-- Exercises --
**a)** Rewrite the passage about Russian troll accounts, starting at "So what happens" and ending at "banner referencing Ukraine.", and substitute "Washington Post" for "Chicago Tribune".
**b)** In the passage about Russian troll accounts, which three Facebook pages are named as having disappeared?
**c)** Write the next part of the passage about Russian troll accounts, picking up after its final sentence.
#### Exercise text ####
Chen’s chilling story became all the more disturbing when his meticulous sourcing of troll accounts, and even the damning YouTube video, were wiped from the internet. All three of the Facebook pages Chen mentioned as part of the trolling network made up of mostly politically-motivated accounts (Spread Your Wings, Art Gone Conscious, and Celebrities Against Obama) mysteriously disappeared in the past week. Their Twitter counterparts also vanished.
The only thing left are the #ColumbianChemicals tweets, all posted by accounts with barely a handful of followers, abandoned months ago.
So what happens now? While the Russia troll army deletes the evidence Chen meticulously provided, they have continued with smaller media stunts, just as fake. Other examples include a supposed Chicago Tribune banner referencing Ukraine.
Another interview with a former troll house employee:
“First thing in the morning, we’d come in, turn on a proxy server to hide our real location, and then read the technical tasks we had been sent,” he said.
The trolls worked in teams of three. The first one would leave a complaint about some problem or other, or simply post a link, then the other two would wade in, using links to articles on Kremlin-friendly websites and “comedy” photographs lampooning western or Ukrainian leaders with abusive captions.
#### Recorded data ####
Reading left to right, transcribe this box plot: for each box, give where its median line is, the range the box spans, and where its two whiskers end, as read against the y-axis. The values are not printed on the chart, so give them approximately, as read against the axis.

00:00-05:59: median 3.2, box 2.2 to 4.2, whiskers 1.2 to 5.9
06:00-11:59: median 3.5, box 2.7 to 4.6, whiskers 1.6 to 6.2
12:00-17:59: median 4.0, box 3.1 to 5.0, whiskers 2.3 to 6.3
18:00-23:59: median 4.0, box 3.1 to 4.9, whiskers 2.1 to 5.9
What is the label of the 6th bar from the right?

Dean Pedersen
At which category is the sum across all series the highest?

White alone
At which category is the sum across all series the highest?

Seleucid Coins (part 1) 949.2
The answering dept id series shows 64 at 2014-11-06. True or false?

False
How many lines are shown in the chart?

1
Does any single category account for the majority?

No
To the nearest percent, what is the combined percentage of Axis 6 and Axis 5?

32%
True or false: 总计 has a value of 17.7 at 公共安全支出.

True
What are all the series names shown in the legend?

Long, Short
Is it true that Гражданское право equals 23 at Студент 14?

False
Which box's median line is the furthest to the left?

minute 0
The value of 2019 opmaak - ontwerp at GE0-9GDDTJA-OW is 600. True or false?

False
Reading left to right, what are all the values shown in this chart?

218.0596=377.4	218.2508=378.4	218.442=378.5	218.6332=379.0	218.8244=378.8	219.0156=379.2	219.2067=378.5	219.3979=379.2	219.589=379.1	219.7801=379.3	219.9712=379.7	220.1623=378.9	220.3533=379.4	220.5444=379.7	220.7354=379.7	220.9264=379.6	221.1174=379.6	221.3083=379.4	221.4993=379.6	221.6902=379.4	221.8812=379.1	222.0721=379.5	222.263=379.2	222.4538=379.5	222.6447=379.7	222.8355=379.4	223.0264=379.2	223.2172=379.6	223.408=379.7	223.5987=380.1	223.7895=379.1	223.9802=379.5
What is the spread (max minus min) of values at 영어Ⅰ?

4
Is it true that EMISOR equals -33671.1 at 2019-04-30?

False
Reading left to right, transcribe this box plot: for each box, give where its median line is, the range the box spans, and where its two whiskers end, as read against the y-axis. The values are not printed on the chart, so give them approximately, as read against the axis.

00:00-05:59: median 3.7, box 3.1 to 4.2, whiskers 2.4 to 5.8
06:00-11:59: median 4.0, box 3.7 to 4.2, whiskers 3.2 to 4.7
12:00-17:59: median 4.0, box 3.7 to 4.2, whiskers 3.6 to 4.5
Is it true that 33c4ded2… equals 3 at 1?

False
####
-- Exercise results --
**a)**
So what happens now? While the Russia troll army deletes the evidence Chen meticulously provided, they have continued with smaller media stunts, just as fake. Other examples include a supposed Washington Post banner referencing Ukraine.

**b)** Spread Your Wings, Art Gone Conscious, and Celebrities Against Obama.

**c)**
Marat shared six of his technical task sheets from his time in the office with the Guardian. Each of them has a news line, some information about it, and a “conclusion” that the commenters should reach. One is on Putin offering his condolences to President François Hollande after the Charlie Hebdo shootings in Paris.
“Vladimir Putin contacted the French leader immediately, despite the bad relations between Russia and the west,” reads the section explaining the conclusion the troll posts should reach. “The Russian leader has always stood against aggression and terrorism in general. Thanks to the president’s initiatives, the number of terrorist acts inside Russia has decreased dramatically.”
The other task sheets demand glowing reviews of the YotaPhone, a Russian-made smartphone, abuse and teasing for Jennifer Psaki, the former US state department spokeswoman, and three relate to Ukraine and the west’s plans there.
The desired conclusion of one reads: “The majority of experts agree that the US is deliberately trying to weaken Russia, and Ukraine is being used only as a way to achieve this goal. If the Ukrainian people had not panicked and backed a coup, the west would have found another way to pressure Russia. But our country is not going to go ahead with the US plans, and we will fight for our sovereignty on the international stage.”
To add colour to their posts, websites have been set up to aid the troll army. One features thousands of pasteable images, mainly of European leaders in humiliating photoshopped incidents or with captions pointing out their weakness and stupidity, or showing Putin making hilarious wisecracks and winning the day.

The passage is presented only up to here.